A easy however flavorful marinade of soy sauce, Korean spicy paste and candy Asian pear makes thinly sliced beef a stand out dinner.
My buddy Michelle loves meals. It’s simply one motive we’re proper buddies. She’s also half Korean. integrate her love of food along with her love of her Korean history (she has her PhD in Korean women studies—WHOA) and i have a built in guide on the whole lot scrumptious about her flavorful heritage.
it appears that evidently Korean has been on a steady upward climb inside the Asian taste subject and has fast turn out to be on par with chinese, jap and Thai meals. Michelle and her husband had been the primary ones to take us to try Korean meals. It’s emerge as any such favourite of mine that I’ve celebrated my beyond 3 birthdays with a dinner of beef Bulgogi and all of the little Korean facet dishes called ban-chan.
Korean Beef Bulgogi Recipe
A simple but flavorful marinade of soy sauce and Korean spice paste sweetened with Asian pear makes this thinly sliced beef a stand out dinner.

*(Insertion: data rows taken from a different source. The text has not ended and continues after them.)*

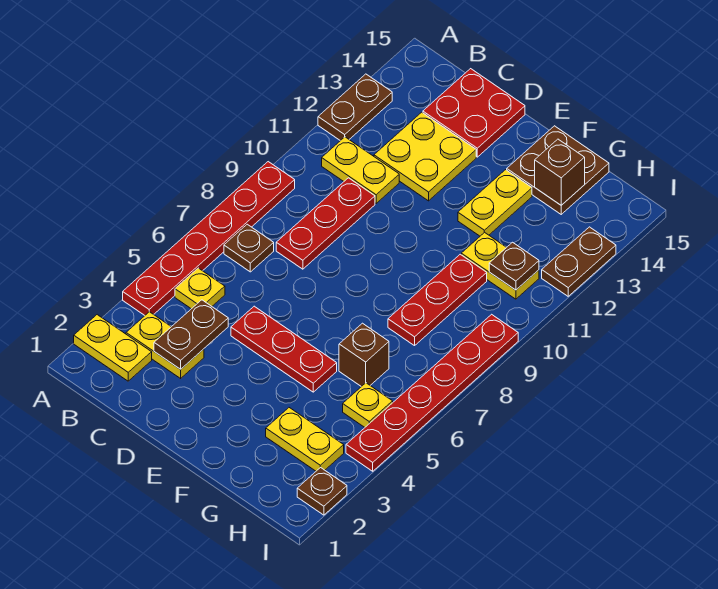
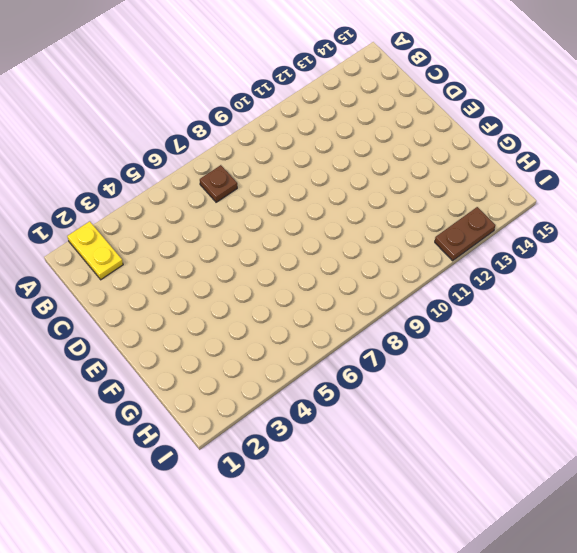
none -> red 1x6 plate [123,162,295,315]
none -> brown 1x2 plate [318,74,392,141]
none -> yellow 1x2 plate [126,312,204,378]

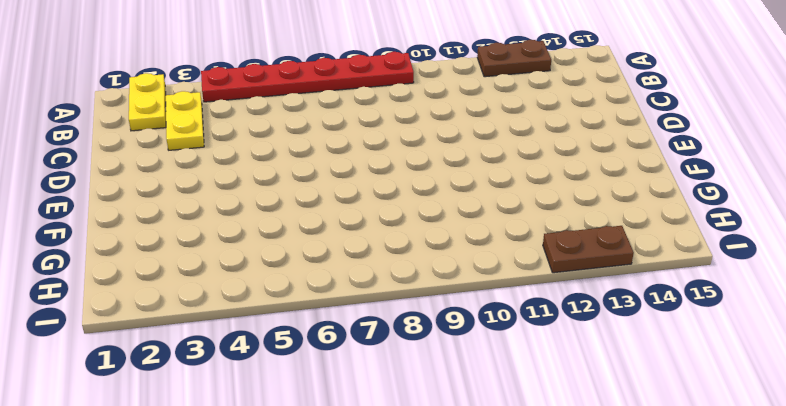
none -> yellow 1x1 plate [175,268,225,309]
none -> brown 1x1 plate [224,224,274,272]
none -> yellow 1x2 plate [322,137,399,203]

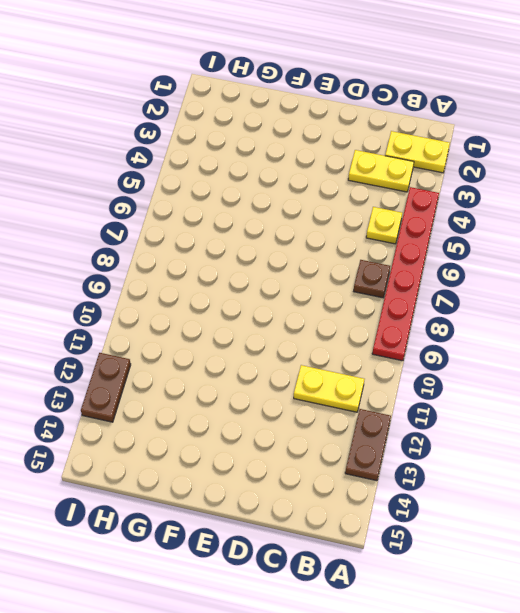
none -> red 1x3 plate [276,178,375,269]
none -> yellow 2x2 plate [374,112,476,201]
none -> red 2x2 plate [423,69,525,157]

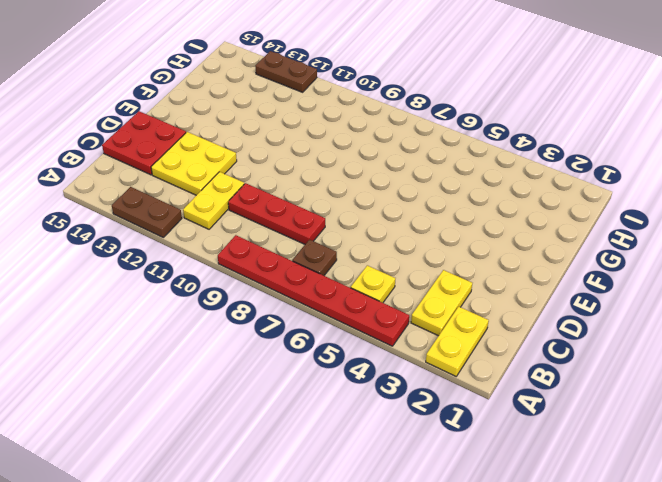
none -> red 1x3 plate [231,306,337,392]
none -> yellow 1x2 plate [458,170,532,236]
none -> brown 2x2 plate [507,126,609,214]

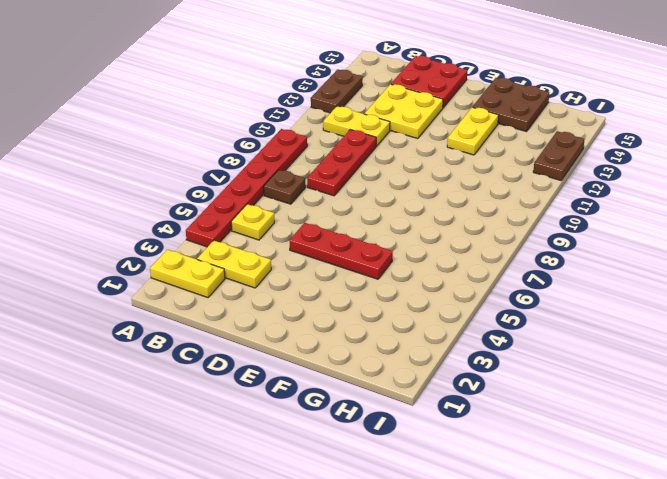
none -> yellow 1x2 plate [266,408,344,471]
none -> brown 1x1 brick [339,323,389,387]
none -> red 1x3 plate [388,254,487,346]

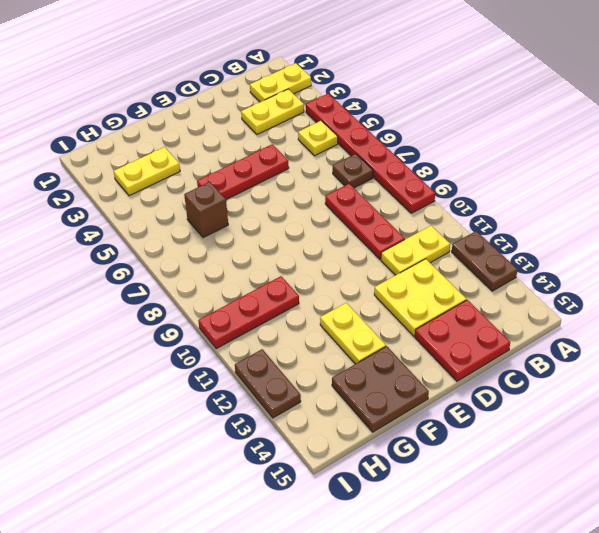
red 1x3 plate [198,276,299,349] -> red 1x3 plate turned to [388,254,487,346]
none -> yellow 1x2 plate [461,232,539,299]
none -> yellow 1x1 plate [343,383,393,427]
none -> brown 1x1 plate [297,467,347,515]

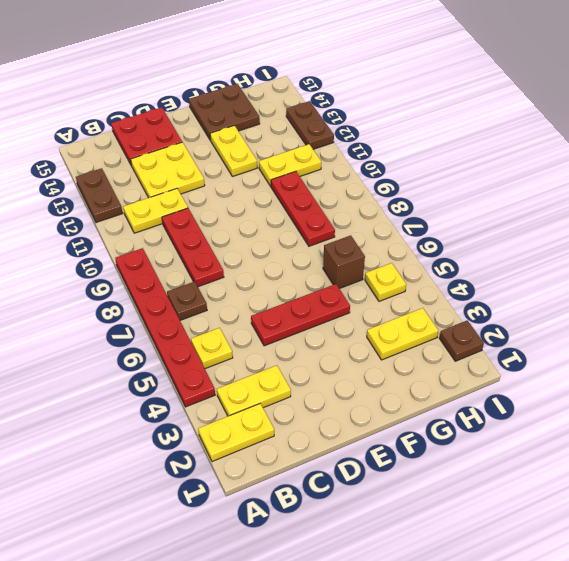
none -> red 1x6 plate [346,314,518,471]
none -> brown 1x2 plate [154,300,228,369]
none -> brown 1x1 brick [535,139,585,205]

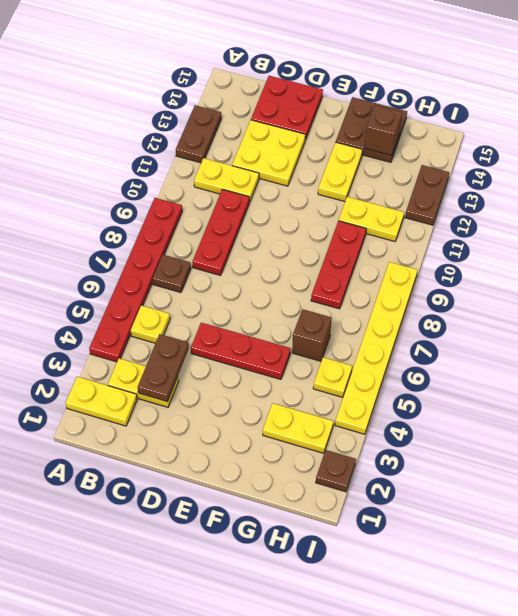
yellow 1x6 plate [335,262,417,434] -> red 1x6 plate [346,314,518,471]
none -> brown 1x1 plate [489,242,539,290]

- 1 1/2 pound flat iron steak
- 1 onion peeled, quartered and sliced
- 1 Asian pear peeled, cored and chopped
- 1 small shallot chopped
- 3 cloves garlic chopped
- 1 tablespoon grated fresh ginger
- 2 tablespoons soy sauce
- 1 tablespoon roasted sesame oil
- 1 tablespoon sugar
- 1 tablespoon gochujang Korean hot pepper paste
- 1 teaspoon freshly ground black pepper
- 1 tablespoon canola or vegetable oil
- 2 green onions chopped
- Sesame seeds
- White rice for serving
- Wrap the flat iron steak in plastic wrap and freeze for 1-2 hours to firm up.
- Thinly slice the flat iron steak across the grain into about 1/8-inch slices. Place the beef and chopped onion in a gallon freezer bag or a large bowl and set aside.
- In a food processor, combine the Asian pear, shallot, garlic and grated ginger until smooth. Add the soy sauce, sesame oil, sugar, gochujang and black pepper and pulse until combined. Pour into the gallon freezer bag or large bowl with the steak and onions and mix to combine. Refrigerate for 30 minutes up to overnight.
- When ready to cook, preheat a cast-iron pan or large skillet over high heat and then add the oil. Add the meat, onions and marinade to the pan. Cook, stirring constantly, until the meat begins to brown and caramelize and the onions are cooked through, about 4-5 minutes. Garnish with chopped green onion and sesame seeds. Serve with rice, kimchi, Korean pickled cucumbers and Korean glazed potatoes.